Weihnachtsbescherung der Nationalsozialistischen Volkswohlfahrt Quickborn (Pinneberger Tageblatt, 24.12.1936)
Pinneberger Tageblatt, 10.04.1934
Zeitungsanzeige Reichsstraßensammlung (Pinneberger Tageblatt 01.11.1940)

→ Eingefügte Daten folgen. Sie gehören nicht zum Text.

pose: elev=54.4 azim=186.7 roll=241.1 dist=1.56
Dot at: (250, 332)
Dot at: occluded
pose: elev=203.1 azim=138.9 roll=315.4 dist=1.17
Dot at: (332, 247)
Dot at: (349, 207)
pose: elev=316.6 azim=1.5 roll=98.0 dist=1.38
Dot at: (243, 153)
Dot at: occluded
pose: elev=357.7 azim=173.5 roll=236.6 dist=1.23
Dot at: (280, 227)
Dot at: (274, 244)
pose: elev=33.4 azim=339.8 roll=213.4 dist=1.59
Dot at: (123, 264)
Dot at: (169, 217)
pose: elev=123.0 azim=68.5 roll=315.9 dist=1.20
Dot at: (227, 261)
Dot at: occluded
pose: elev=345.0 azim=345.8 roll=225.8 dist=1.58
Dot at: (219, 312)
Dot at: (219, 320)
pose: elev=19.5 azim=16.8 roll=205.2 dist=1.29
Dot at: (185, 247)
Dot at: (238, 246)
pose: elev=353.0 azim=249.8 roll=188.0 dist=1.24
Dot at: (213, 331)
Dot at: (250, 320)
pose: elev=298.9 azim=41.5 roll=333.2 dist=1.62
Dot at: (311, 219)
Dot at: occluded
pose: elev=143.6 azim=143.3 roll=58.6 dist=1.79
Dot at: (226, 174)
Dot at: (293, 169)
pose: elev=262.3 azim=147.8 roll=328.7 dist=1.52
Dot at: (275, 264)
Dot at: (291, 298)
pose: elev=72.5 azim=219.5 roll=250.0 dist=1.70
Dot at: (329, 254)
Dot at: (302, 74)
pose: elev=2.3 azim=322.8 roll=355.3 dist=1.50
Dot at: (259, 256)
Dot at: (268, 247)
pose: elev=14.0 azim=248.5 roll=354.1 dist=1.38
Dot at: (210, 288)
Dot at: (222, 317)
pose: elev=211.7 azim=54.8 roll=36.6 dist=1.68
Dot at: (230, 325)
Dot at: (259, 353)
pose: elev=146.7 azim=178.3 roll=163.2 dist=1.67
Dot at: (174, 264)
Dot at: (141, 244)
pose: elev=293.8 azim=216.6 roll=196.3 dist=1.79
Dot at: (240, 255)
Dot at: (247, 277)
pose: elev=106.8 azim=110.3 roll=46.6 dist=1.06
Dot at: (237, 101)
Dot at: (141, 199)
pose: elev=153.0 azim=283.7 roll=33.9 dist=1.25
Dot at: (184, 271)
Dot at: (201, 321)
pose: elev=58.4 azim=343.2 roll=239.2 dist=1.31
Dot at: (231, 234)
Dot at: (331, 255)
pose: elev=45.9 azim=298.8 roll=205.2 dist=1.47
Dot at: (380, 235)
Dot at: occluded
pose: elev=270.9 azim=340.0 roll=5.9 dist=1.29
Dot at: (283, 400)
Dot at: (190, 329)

Pinneberger Tageblatt, 21.12.1933
Quickborn - Kieler Straße, 1937 (Foto: Pinneberger Tageblatt 06.01.1937); Transparentaufschrift: 'Wer gibt nichts in die Spendenbüchse? Der Spießer und der Meckerfritze'
Kampstraße, Quickborn

Im September 1933 wurde im Haus von Franz Schnell in der Kampstraße, Ecke Heinrich-Lohse-Straße eine Geschäftsstelle der Ortsgruppe der Nationalsozialistischen Volkswohlfahrt (NSV) eingerichtet,[1]. Später wechselte die Ortsgeschäftsstelle in das Haus von Walter Kahle in der Straße Am Mühlenberg Nr. 9 und 1941 in das „Gustloffhaus“ in der Querstraße.[2] Leiter der Orts- als auch der Kreisgeschäftsstelle der NSV war nach der Machtübernahme 1933 zunächst der 30-jährige Kaufmann und NSDAP-Mitglied Georg Behrens.[3] Wenig später wurde der Gastwirt des Holsteinischen Hofes Heinrich Schildt „Ortsgruppenamtsleiter“, der dieses Amt 1937 aus Gesundheitsgründen an den Lehrer Ernst Langeloh abgab,[4] der wiederum von dem Lehrer Albert Laesch abgelöst wurde.[5] In Quickborn-Heide war zunächst der Gärtner Walter Exner Leiter der NS-Volkswohlfahrt des Ortsteils, der dieses Amt im Oktober 1933 an den Maurer Walter Lehmann abgab.[6]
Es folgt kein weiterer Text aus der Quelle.